*文章*
__________________________________________________
题目大意:给出一个每个点都有一个依赖节点的图,选择一个节点必须选择这个节点的依赖节点,才会得到这个节点的权值。每个点有一个空间,给出总空间限制,问最多可以获得多少权值。


思路:出现在一个环中的点要么全选,要么全不选,所以可以先缩点,之后变成一棵树,在树上做一下树上背包就行了。


CODE:

#include <cstdio>
#include <cstring>
#include <iostream>
#include <algorithm>
#define MAX 2010
using namespace std;
 
int head[MAX],total;
int next[MAX],aim[MAX];
 
inline void Add(int x,int y)
{
    next[++total] = head[x];
    aim[total] = y;
    head[x] = total;
}
 
int cost[MAX],val[MAX];
int father[MAX];
 
int cnt,all;
 
int dfn[MAX],low[MAX],_clock;
int stack[MAX],top;
bool in_stack[MAX];
int changed[MAX],scc;
 
void Tarjan(int x)
__________________________________________________
*条目*
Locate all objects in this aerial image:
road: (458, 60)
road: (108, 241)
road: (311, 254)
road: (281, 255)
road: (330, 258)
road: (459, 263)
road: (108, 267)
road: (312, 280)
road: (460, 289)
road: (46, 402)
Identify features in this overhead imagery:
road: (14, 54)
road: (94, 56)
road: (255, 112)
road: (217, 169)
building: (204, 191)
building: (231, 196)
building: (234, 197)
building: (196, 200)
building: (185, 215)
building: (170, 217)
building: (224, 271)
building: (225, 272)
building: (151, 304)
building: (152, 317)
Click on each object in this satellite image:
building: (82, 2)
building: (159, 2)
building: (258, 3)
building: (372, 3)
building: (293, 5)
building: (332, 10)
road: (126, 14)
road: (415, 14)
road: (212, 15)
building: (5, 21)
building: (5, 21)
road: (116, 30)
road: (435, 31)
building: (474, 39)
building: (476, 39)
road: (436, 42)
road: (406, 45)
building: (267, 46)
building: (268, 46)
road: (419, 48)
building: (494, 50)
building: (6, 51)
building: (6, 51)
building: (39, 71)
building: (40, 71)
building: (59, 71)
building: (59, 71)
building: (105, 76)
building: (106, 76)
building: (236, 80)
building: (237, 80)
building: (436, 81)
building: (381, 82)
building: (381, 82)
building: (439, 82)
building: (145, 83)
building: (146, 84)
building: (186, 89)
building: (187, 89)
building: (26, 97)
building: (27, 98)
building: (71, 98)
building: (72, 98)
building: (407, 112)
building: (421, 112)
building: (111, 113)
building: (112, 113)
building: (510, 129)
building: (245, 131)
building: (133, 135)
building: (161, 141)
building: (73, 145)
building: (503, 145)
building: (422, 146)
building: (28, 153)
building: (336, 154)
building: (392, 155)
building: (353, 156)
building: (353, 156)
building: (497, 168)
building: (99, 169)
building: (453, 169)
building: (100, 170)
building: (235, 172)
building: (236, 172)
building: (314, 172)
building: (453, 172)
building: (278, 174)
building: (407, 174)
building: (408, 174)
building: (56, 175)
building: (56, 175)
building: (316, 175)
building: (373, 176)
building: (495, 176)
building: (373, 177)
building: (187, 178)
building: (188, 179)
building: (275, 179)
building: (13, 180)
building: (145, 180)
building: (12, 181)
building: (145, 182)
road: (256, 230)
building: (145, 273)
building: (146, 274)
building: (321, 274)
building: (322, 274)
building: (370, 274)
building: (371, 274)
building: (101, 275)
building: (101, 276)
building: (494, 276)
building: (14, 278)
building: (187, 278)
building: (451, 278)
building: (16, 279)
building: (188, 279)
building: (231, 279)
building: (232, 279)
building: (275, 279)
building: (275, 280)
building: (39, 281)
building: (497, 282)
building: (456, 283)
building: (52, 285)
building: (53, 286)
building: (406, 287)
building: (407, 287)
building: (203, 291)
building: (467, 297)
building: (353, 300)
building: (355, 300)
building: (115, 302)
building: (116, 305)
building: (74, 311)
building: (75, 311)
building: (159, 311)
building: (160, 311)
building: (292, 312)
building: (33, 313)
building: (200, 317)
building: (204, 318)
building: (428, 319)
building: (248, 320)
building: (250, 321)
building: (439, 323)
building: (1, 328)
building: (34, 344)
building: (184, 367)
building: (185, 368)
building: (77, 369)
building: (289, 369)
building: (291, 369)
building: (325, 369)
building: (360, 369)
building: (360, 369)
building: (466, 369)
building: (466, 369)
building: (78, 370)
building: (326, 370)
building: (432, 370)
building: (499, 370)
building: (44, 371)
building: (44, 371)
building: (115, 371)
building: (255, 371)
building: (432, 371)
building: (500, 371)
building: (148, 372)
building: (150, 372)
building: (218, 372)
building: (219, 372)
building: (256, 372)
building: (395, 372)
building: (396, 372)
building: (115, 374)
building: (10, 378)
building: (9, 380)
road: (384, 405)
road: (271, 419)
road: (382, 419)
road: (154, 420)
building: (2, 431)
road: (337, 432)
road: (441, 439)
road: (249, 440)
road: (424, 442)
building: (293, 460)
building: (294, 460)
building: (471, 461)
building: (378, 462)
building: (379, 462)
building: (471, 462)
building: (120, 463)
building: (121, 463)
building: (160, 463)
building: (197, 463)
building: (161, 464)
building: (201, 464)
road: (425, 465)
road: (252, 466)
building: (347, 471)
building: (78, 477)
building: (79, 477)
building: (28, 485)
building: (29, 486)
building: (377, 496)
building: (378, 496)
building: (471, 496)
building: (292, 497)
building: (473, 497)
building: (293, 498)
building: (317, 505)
__________________________________________________
*任务要求*
把文章中从“int cost[MAX],val[MAX];”开始、一直到“void Tarjan(int x)”为止的这一段一字不差地抄写出来。 这些记录是另外的材料,跟文章没有关系。

*完成结果*
int cost[MAX],val[MAX];
int father[MAX];
 
int cnt,all;
 
int dfn[MAX],low[MAX],_clock;
int stack[MAX],top;
bool in_stack[MAX];
int changed[MAX],scc;
 
void Tarjan(int x)